| Required work |
Continue the forum thread about a friend pulling out of Christmas Eve, starting after its final post.

| Document passage |

- Opening Delimiter -

I’ve said I’m sorry you feel that way. I wish you were coming for Christmas. Everyone will miss you” and that’s it. I’m angry that half of xmas eve has been taken up with this pathetic shirt.

All this drama because I called her out on an anti Semitic comment. I’m feeling fucking cross and loosing sympathy fast.

OP posts:
loosenknot · 24/12/2018 14:21

I’m being sympathetic to her when she pours her heart out to me and she needs to be more careful what she tells Me ...and she concluded.. “let’s take a break for now”.

"unsympathetic" not sympathetic

OP posts:
loosenknot · 24/12/2018 14:27

And actually, I'm quite annoyed she just decided to pull out of Christmas Eve at the last minute. She didn't think about my family planning to have her there, or the fact she's invited every year to my family event, or whether it will be problematic to other people. She didn't even bother to write to my sister in law to tell her, just left it to me to relay it. I'm crosser than maybe I should be, and it's forgivable, but I'm really cross that it's being turned back onto me.

OP posts:
Maelstrop · 24/12/2018 14:36

Stop backtracking for her and making excuses for her. She sounds like a selfish Mare with no thought for anyone but herself. She may be fragile but she has no need to be a bitch to you. She's making you dance to her 'poor little me' tune big time.

gamerchick · 24/12/2018 14:38

Seriously OP just put it to one side and forget about it. Ignore any other messages while you digest how utterly self absorbed and manipulative she's being you haven't done anything wrong here apart from maybe entertaining her shit.

- Closing Delimiter -

| Supplied material |
- Opening Delimiter -

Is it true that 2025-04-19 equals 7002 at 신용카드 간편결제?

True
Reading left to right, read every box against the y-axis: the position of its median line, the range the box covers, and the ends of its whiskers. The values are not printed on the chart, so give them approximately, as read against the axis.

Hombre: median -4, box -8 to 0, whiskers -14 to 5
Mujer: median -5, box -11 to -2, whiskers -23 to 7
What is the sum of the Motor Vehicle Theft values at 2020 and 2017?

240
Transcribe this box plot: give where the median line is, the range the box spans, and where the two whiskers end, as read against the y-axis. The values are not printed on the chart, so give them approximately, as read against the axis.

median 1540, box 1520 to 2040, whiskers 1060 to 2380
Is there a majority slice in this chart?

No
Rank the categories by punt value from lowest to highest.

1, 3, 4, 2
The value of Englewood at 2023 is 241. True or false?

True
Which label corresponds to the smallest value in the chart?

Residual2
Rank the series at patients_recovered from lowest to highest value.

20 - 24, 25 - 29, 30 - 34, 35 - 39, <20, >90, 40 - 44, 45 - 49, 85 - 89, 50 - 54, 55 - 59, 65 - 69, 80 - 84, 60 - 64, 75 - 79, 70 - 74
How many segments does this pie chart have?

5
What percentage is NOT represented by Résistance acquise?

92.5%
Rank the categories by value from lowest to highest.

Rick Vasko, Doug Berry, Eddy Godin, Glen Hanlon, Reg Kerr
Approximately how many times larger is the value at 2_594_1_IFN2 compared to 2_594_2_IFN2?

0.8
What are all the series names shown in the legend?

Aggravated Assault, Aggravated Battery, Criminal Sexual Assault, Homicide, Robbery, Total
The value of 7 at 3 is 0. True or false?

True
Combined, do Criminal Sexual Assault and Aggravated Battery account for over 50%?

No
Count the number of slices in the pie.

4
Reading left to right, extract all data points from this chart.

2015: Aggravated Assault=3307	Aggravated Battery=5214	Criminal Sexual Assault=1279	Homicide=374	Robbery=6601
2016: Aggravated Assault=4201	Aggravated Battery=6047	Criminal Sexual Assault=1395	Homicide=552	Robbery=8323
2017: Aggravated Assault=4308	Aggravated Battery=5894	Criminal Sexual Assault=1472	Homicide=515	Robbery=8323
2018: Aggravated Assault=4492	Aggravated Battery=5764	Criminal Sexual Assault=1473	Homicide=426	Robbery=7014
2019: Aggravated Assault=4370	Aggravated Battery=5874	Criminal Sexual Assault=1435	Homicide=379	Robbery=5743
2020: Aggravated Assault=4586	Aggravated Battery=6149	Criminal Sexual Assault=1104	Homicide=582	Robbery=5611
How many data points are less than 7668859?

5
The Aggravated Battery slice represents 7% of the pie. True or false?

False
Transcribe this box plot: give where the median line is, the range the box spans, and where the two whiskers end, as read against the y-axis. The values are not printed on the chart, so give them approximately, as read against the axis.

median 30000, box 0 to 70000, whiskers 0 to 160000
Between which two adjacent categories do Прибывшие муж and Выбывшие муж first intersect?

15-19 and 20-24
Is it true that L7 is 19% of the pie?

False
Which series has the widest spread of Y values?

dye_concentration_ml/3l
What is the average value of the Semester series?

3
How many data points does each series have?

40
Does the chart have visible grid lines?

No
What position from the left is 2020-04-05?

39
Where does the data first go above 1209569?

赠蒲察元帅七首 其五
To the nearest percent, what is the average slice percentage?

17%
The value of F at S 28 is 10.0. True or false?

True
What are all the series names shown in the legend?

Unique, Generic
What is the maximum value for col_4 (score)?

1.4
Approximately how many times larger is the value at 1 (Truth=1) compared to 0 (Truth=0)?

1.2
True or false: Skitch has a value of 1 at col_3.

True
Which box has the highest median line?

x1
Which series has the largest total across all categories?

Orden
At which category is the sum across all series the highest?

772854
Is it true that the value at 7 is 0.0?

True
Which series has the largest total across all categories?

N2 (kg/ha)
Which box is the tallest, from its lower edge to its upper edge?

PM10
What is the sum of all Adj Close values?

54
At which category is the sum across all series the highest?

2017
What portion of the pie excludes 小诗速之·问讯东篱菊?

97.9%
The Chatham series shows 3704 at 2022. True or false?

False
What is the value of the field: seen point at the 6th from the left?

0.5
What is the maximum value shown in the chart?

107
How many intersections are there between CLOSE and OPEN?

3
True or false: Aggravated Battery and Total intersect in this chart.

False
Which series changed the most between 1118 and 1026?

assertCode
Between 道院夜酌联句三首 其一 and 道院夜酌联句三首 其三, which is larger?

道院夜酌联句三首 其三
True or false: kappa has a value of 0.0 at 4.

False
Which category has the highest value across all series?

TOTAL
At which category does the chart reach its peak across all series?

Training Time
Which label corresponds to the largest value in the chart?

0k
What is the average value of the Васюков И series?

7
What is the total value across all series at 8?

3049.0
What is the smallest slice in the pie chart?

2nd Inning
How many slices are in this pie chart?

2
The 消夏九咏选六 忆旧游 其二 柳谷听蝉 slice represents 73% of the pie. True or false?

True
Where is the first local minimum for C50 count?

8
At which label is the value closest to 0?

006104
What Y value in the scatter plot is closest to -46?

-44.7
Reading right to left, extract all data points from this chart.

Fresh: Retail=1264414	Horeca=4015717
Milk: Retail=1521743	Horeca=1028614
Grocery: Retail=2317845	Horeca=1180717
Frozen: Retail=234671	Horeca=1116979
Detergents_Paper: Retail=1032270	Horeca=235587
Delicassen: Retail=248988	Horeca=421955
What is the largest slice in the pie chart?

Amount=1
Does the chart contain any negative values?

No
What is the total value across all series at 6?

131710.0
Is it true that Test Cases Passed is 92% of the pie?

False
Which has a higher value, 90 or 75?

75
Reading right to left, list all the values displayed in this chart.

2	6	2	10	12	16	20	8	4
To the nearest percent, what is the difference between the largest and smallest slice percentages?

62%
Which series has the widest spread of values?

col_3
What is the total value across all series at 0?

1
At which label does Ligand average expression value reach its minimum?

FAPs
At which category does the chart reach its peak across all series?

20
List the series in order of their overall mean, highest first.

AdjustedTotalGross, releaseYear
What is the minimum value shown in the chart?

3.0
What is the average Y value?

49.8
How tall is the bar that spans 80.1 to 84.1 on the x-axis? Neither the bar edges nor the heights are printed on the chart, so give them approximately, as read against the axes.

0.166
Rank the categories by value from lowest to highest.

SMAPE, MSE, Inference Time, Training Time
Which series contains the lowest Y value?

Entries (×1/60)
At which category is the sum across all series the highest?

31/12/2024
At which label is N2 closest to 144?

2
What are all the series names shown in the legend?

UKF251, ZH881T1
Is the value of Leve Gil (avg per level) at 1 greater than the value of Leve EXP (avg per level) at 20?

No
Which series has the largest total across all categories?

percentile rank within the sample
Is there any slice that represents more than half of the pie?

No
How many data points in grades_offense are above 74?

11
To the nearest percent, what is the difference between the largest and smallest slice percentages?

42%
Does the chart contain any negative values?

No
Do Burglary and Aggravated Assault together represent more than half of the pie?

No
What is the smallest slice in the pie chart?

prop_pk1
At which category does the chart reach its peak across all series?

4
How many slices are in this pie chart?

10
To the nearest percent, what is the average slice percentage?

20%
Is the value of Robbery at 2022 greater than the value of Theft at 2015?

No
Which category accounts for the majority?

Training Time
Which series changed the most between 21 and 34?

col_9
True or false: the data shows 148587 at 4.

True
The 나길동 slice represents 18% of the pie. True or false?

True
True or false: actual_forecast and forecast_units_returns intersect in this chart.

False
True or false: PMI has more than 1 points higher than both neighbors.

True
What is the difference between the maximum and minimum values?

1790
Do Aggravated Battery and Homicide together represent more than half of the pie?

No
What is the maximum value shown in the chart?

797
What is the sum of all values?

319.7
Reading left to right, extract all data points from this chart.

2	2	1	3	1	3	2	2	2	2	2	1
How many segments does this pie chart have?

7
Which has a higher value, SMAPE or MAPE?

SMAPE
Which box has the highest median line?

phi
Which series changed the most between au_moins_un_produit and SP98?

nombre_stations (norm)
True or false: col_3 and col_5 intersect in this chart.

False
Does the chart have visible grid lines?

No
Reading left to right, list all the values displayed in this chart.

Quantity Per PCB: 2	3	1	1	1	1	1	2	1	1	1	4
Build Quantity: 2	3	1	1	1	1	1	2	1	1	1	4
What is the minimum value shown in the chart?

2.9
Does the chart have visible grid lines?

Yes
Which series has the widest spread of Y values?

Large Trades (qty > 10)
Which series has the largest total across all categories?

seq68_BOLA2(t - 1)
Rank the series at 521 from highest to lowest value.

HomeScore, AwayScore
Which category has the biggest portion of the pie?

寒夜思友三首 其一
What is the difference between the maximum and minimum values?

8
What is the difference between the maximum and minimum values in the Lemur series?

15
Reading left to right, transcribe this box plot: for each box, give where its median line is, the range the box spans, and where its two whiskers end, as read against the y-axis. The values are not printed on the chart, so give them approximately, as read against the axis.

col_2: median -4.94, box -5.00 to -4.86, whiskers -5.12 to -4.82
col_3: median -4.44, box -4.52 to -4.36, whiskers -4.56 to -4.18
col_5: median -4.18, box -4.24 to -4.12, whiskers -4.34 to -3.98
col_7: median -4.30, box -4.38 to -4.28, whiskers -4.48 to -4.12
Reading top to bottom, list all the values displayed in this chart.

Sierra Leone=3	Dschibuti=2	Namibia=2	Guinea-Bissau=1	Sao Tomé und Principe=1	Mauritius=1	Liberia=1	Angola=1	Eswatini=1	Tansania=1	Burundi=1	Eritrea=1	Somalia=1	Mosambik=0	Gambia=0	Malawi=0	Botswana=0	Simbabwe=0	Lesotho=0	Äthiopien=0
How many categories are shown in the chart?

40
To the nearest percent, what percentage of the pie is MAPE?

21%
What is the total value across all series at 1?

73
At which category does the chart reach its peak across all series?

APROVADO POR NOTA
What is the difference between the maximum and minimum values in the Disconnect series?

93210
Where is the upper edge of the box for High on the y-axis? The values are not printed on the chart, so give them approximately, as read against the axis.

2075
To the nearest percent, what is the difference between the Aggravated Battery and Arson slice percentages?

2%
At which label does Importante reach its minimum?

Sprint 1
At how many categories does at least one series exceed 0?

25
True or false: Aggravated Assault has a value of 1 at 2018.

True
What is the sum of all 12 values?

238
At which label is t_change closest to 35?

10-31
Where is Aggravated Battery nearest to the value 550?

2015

- Closing Delimiter -

| Result for this task |
category12 · 24/12/2018 14:38

Crikey she's really turned it round onto you, hasn't she? She's very manipulative here.

SuburbanCrofter · 24/12/2018 14:43

OP, if it hadn't been the (disgusting) anti semetic comment, it would have been something else. She has messed up and its up to her to sort it out. Don't contact her any more, just wait and see if she is prepared to put the work in to patch this friendship up.

AhhhHereItGoes · 24/12/2018 14:46

I'm sorry I offended you mean I'm sorry that you're so uptight/emotional/precious. It's a thinly veiled insult.

Friendships aren't supposed to be this hard. Yes, sometimes you'll have hard times or be frustrated with each other but these are for short periods of time, not an ongoing thing.

I'm sorry she's gone through what she has but she's lonely due to her own behaviour.

I'm not a big fan of conflict either (who is?) but I will take unbridgeable if I need to or keep it to myself.

If I dislike someone it's for what they have done not them being a Jew.

gamerchick · 24/12/2018 14:46

I'm half expecting the old I'm in hospital routine over Christmas at some point here, she sounds that extreme.

WhereYouLeftIt · 24/12/2018 15:12

Are you familiar with the term DARVO, loosenknot ?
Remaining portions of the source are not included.